Metric Speed (11:1) Normal (2:1) Delta
Total inference time113.5s123.6s-8.2%
Total tokens generated3,0873,044+1.4%
Effective throughput27.2 tok/s24.6 tok/s+10.6%
Average PP327.3 tok/s334.5 tok/s-2.2%
Context utilization11% of 32K1% of 262K

Key Findings

1. Generation is 10–15% faster with aggressive split — in Round 1

With small context, every generated token benefits from having 92% of model layers on the faster RTX 8000 (672 GB/s) instead of routing through the P40 (346 GB/s). R1 average: 33.1 vs 29.2 tok/s.

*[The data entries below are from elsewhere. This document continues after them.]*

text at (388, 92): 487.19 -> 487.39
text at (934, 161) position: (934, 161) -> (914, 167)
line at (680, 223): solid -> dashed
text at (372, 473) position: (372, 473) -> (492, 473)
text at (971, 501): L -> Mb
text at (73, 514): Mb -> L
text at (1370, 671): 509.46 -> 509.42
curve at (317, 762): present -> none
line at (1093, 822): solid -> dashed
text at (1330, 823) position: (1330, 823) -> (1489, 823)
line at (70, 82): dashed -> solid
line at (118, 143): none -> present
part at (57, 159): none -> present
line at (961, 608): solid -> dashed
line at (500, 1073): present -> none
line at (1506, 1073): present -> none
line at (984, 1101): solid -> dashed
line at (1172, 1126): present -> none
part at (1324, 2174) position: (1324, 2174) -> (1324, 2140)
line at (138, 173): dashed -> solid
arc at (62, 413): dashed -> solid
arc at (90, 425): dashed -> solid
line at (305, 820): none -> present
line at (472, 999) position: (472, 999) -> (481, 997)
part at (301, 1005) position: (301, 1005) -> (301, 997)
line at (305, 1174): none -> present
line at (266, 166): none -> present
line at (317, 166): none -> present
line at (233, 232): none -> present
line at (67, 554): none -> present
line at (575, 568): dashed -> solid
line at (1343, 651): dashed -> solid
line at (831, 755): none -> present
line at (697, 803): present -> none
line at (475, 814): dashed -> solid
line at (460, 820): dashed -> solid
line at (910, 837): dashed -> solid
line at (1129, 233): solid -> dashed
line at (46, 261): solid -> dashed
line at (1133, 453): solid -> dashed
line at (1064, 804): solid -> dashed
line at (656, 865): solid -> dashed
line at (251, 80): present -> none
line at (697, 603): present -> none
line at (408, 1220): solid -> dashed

2. The advantage shrinks in Round 2 (~4%)

As the conversation grows, attention over accumulated KV cache becomes the dominant cost. R2 shows higher variance (18.8–27.2 tok/s) suggesting that output length and content complexity matter more than tensor placement at these context sizes.

3. Prompt processing is ~2% faster with balanced split

PP benefits from parallel KV cache writes across both GPUs. With 11:1, 92% of the KV cache must be written to one GPU, creating a memory bandwidth bottleneck during prompt ingestion. The effect is small but consistent.

4. Inference time ≠ generation speed

Shorter wall-clock inference does not always mean higher tok/s. Example: AIfred R2 speed variant finishes in 17.6s (332 tokens, 18.8 tok/s) vs normal in 21.0s (430 tokens, 20.5 tok/s). The speed variant was faster in wall-clock because it generated fewer tokens — not because it generated them faster. The model is nondeterministic, so output length varies between runs. Always compare tok/s (throughput) rather than inference time when evaluating hardware configurations.

When to Use Which

Use CaseRecommendedReason
Short conversations (<8K context)Speed (11:1)10–15% faster generation
Multi-turn tribunal (typical)Speed (11:1)~10% faster overall, 32K is sufficient
Long conversations (>32K tokens)Normal (2:1)Speed variant would truncate history
RAG with large documentsNormal (2:1)Full context needed for retrieval
Rule of thumb: Use the speed variant by default. Switch to normal only when you actually need >32K context tokens. AIfred's calibration system creates both configurations automatically and selects based on context requirements.